The holidays are a popular time for people to use their cameras. What you need are some tricks for taking better pictures.
You might consider asking your photo staff to produce a slideshow or video about how to take better holiday pictures. Here are a few of my favorite tricks:
- The rule of thirds: Don't center the subject. If you are shooting a sunset, for example, the sun should not be in the middle. Position it within the frame to one side or the other. Have the horizon or the sky take up one-third of the image, not half.
- Back to the light: Don't shoot into the light. Use the light to your advantage, shooting with the sun to your back and in the face of the subject.
- Compose with the background in mind: There is nothing worse than having a tree poking out from behind a person's head or having random people in the background who distract from the image. What does the background convey about the setting?
- You need great light: Sunrise and sunset are what Kenny Irby, my Poynter visual journalism colleague, calls "the magic hours." The light is mellow and colorful during these hours. Get up early; you will not regret it.
- Move closer: Snapshots are notorious for being too far away. Move in. Especially if you intend to post online, close-ups work better than medium or wide shots because images are usually very small online.
- Look for "peak" action: The best pictures occur when the action is at its peak. When someone OPENS a box, the person has a surprised look. THAT is the picture you want -- not a picture of the person after he or she has opened the gift. Take a photo of the hostess delivering the Christmas turkey to the table, not a picture of the turkey.
- Look for reaction: Reaction shots are nearly always the best shots. Anticipate what people will do when they're surprised.

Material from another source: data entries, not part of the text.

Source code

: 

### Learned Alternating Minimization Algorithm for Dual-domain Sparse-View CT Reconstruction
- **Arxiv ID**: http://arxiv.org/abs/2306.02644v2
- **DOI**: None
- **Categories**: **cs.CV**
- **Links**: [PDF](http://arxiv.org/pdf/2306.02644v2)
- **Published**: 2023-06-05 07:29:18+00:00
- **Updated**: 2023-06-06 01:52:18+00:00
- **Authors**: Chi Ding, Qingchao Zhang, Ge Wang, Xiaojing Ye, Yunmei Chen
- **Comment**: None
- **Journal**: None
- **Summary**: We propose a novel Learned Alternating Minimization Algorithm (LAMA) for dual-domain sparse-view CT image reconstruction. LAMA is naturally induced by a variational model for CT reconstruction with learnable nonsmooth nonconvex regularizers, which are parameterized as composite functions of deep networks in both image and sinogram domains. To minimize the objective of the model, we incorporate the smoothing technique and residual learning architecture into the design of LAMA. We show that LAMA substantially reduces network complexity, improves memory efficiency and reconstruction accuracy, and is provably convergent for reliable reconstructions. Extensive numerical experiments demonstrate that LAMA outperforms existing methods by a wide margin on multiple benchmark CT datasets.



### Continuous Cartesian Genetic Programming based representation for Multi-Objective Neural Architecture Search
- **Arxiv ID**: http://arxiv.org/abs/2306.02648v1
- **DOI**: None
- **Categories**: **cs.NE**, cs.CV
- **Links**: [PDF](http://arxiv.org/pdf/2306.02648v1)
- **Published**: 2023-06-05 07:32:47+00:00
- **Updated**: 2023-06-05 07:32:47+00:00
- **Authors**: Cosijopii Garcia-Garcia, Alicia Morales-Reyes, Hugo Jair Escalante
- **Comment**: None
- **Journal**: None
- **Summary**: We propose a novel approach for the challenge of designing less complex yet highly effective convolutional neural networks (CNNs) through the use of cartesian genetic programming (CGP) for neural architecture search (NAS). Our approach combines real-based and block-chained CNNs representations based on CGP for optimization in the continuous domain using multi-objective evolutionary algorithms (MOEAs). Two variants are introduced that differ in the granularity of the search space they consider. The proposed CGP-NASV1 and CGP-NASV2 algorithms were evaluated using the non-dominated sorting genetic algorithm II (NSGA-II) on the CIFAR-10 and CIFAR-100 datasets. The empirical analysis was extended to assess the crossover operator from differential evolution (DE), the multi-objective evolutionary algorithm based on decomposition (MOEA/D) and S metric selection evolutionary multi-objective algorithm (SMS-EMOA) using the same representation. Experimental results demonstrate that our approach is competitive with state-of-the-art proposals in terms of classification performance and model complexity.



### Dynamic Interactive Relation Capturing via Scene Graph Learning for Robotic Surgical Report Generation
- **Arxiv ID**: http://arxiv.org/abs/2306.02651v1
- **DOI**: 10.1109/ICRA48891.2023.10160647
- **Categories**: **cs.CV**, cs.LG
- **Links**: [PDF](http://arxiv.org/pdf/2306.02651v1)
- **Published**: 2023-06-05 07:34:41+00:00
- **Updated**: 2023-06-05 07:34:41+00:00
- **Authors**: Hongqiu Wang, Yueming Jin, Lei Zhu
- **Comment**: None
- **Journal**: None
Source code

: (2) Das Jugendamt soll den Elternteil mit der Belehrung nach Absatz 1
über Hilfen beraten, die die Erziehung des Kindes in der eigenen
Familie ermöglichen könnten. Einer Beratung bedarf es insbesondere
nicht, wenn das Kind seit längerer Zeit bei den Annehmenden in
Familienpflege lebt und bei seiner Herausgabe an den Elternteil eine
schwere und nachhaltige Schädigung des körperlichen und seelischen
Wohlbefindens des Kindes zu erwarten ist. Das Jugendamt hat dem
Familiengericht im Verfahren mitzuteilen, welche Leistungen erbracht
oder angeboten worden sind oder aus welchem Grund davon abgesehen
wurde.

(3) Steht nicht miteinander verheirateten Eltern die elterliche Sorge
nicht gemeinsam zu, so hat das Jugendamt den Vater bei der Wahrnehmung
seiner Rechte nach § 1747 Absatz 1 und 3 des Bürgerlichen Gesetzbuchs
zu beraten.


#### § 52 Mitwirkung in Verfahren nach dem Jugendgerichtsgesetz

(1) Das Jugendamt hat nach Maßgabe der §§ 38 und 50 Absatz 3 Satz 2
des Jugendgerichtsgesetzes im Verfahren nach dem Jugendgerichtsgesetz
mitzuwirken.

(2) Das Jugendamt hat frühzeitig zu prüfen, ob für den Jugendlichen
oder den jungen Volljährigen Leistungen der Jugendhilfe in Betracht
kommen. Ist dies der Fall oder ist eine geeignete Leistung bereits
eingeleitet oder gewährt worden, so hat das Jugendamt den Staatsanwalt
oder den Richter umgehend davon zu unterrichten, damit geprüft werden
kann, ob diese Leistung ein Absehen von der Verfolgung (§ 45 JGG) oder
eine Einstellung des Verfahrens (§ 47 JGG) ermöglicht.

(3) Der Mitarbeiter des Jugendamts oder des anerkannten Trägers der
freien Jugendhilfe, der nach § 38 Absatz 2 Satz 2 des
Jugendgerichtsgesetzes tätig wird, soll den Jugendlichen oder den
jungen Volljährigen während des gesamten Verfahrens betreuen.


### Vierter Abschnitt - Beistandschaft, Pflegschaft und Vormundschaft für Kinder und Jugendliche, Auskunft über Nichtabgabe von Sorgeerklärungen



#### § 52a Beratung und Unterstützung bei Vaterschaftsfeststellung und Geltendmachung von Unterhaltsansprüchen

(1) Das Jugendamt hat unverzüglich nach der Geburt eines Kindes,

- Tripods: If you are shooting in low light, you need a tripod to steady your camera or you will get a blurry mess. I recently read in David Pogue's New York Times technology blog that the top of a lamp where the lampshade screws on is the same diameter as camera tripod mounts. In a pinch, he says, you can screw your camera onto a lamp to get a steady, even-lit shot.
A word about video
Do not zoom or pan unless you're dealing with a motivated movement. If you are following action, then a pan makes sense, but otherwise don't do it. Zooming is something amateurs do; give kids a camera and they will zoom. Zoom with your feet, not with your lens. Great video with crappy sound is not fun to watch. Move closer, and pay attention to ambient sound that will wipe out the audio you are really trying to capture.
It is usually best to use video cameras that allow for external microphones instead of using built-in condenser mics. Shoot sequences that you can edit together (wide, medium, close-up, super close-up.) Again, shoot actions and reactions. The photographer/videographer should not talk much. Viewers want to hear the subject of the video, not you.
PC World offers some additional
tips for taking holiday photos.
Photographer Tracey Clark also offers some pointers, including:
- Pack the camera -- Goes without saying? I forgot mine last year in the rush to get the car packed.
- Make sure your batteries are charged and you have extras and/or the recharge packed.
- Pack extra memory cards -- Have them empty and ready to fill up.
- Put someone "on photos" -- Our family has someone on drinks, main course, dessert. Why not put someone on photos so that in the craziness of the day they don't get forgotten?